Черные вороны накинулись на катафалк. С невероятной ловкостью они убрали, где надо, большие подсвечники, задув по дороге пламя, похватали венки, расставили людей, которые должны были их нести, сняли, покряхтывая, железную, приколоченную к гробу табличку с именем и взялись за распятие, стоящее в изголовье. Адась Пшебия-Ленцкий снял с гроба большой букет алых роз. И тут разыгралась маленькая сценка. Эльжбета, увидев этот букет, кивнула Адасю, но тот не понял, в чем дело. Потом все же подошел к ней, держа цветы в охапке. Эльжбета попыталась отломить один цветок, но это ей никакие удавалось, она даже укололась, а стебель все не поддавался. Адась, желая ей помочь, вытащил из бокового кармана перочинный нож, за ножом потянулся шнурок, застрявший между лезвиями, а шнурок выдернул из кармана большой револьвер, который со стуком упал на ковер к ногам Ленцкого. Молодой человек, красный, как мак, нагнулся за револьвером и, придерживая одной рукой букет, быстро сунул оружие в задний карман. Эльжбета потянула за цветок и нечаянно выдернула букет из руки Адася, теперь упал и букет. Адам поднял его, отрезал надломленный цветок и подал его Эльжбете. Эльжбета откинула с лица вуаль и, вся в черном, двинулась вперед с этим красным цветком в руке. Когда она подняла вуаль, стало видно, что она очень бледная, не накрашенная и что вообще постарела. Вышла она прямо к Спыхале, который из-за недостатка времени не мог идти на кладбище и здесь выразил ей свое соболезнование от имени министерства иностранных дел. Эльжбета подняла на него глаза и посмотрела поверх красной розы, явно не узнавая его. Какое-то мгновение Спыхале казалось, что Эльжбета только делает вид, будто не узнает его, и все же ему пришлось назвать себя.
— Я Спыхала.
— Вы знали его, — прошептала Эльжбета. — Какой это был человек!

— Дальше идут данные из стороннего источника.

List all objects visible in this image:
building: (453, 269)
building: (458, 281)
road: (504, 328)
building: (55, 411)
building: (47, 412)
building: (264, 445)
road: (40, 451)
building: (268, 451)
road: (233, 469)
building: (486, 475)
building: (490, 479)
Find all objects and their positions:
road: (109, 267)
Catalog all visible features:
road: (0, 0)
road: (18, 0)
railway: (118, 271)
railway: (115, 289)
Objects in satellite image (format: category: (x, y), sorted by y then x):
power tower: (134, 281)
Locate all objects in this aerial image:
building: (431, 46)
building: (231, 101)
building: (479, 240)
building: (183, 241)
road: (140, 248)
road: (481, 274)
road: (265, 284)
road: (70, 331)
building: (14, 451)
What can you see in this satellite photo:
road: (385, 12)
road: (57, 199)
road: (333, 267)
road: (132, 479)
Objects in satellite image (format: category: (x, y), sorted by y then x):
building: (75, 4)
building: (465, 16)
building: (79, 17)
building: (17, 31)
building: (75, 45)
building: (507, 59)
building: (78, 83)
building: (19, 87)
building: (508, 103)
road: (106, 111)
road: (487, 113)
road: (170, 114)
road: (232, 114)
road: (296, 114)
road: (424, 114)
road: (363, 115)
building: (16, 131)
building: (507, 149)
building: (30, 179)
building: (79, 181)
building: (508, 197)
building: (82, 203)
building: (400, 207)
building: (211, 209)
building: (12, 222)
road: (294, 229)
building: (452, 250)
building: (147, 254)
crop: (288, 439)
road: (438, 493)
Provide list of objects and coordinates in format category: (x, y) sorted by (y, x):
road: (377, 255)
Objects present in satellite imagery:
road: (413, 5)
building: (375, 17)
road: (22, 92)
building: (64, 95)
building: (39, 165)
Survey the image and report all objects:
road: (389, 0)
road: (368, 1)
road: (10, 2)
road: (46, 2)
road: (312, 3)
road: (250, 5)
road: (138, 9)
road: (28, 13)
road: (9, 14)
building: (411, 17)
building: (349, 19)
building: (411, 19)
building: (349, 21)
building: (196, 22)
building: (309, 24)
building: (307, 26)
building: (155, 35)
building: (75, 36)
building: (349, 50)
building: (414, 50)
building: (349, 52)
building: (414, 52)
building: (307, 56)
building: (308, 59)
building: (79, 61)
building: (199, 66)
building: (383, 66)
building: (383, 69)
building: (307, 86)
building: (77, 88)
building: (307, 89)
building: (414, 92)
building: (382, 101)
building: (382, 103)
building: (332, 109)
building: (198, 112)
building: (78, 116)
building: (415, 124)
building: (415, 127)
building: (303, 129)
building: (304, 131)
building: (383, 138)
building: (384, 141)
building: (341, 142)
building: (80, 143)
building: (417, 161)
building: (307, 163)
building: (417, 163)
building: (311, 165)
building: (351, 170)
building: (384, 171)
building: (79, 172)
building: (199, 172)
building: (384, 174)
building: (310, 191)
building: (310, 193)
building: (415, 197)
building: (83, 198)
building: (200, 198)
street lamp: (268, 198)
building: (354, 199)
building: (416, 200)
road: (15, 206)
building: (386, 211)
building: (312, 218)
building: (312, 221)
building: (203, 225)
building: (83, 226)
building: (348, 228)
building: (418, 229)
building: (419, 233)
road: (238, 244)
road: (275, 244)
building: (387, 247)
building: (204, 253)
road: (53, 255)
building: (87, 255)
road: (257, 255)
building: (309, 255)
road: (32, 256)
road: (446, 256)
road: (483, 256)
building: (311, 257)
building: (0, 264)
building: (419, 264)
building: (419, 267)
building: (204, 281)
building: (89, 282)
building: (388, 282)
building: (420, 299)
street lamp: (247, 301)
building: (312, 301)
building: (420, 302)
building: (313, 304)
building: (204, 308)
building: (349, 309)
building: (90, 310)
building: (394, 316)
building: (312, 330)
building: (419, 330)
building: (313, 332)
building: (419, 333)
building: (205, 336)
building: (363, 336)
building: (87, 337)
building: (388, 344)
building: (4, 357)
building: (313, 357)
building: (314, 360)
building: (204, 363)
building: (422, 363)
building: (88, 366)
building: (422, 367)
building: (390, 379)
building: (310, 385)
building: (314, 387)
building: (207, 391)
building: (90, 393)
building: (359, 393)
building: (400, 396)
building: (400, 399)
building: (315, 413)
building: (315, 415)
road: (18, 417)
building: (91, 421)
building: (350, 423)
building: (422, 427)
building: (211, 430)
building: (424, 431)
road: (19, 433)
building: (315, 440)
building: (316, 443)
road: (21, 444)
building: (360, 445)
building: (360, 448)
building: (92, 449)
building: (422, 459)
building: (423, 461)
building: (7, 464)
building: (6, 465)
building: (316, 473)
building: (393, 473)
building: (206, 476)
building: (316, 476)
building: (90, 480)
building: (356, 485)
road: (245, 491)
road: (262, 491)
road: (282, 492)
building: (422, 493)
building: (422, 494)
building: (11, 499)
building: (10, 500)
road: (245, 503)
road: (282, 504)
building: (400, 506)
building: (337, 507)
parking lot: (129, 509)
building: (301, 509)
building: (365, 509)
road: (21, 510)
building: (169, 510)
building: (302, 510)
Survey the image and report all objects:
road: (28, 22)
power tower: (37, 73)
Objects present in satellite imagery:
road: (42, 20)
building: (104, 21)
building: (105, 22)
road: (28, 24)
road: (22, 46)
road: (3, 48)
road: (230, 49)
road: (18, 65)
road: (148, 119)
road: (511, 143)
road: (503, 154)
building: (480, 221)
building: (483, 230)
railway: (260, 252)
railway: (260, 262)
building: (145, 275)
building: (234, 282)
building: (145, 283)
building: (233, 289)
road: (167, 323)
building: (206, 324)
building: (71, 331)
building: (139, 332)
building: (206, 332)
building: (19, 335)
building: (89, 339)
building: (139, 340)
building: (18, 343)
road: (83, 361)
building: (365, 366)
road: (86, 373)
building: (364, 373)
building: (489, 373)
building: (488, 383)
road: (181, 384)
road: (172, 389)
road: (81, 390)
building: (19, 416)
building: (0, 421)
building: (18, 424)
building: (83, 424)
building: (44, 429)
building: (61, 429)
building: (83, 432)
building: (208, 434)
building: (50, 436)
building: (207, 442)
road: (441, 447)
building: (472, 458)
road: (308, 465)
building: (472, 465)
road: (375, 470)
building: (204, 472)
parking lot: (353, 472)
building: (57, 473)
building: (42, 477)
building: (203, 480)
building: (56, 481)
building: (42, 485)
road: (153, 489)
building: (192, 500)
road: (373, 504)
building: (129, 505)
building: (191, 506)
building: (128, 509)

Спыхала произнес традиционную формулу соболезнования.
Тем временем гроб, тройной и, видимо, очень тяжелый, поднялся и, покачиваясь, поплыл над головами собравшихся, несомый черными факельщиками, которым «для формы» помогал кое-кто из коллег Эдгара и из варшавских музыкантов. Ксендз, негромко затянув: «In paradiso deducant te angeli» [47], быстро прошел по красному ковру вперед и уже поджидал у главного входа, где над его головой сверкал серебряный крест. За гробом шла пани Шиллер, поддерживаемая, вопреки принятым правилам, Ройской. С другой стороны подстроился Шушкевич, приосанившись и не в такт семеня своими маленькими ножками. За ними шла Эльжбета — одна, какая-то маленькая, вся в трауре, ступала по красному сукну с красной розой в руке, с поднятой головой, точно вслушиваясь в музыку, одной только ей слышимую. Всем было очевидно, что она играет последнюю сцену из «Сумерек богов», что следует за носилками, на которых несут Зигфрида, — и, чтобы не портить ей эффекта, никто не взял ее под руку.
Оля, оказавшаяся неподалеку, с явным удивлением поглядела на старую женщину с красной розой, ведущую себя так, точно она на сцене. И сразу вспомнила звучный голос Эльжбеты, когда та пела «Verborgenheit», показывая ей тот скачок на кварту. «Какая это была изумительная женщина!» — подумала Оля.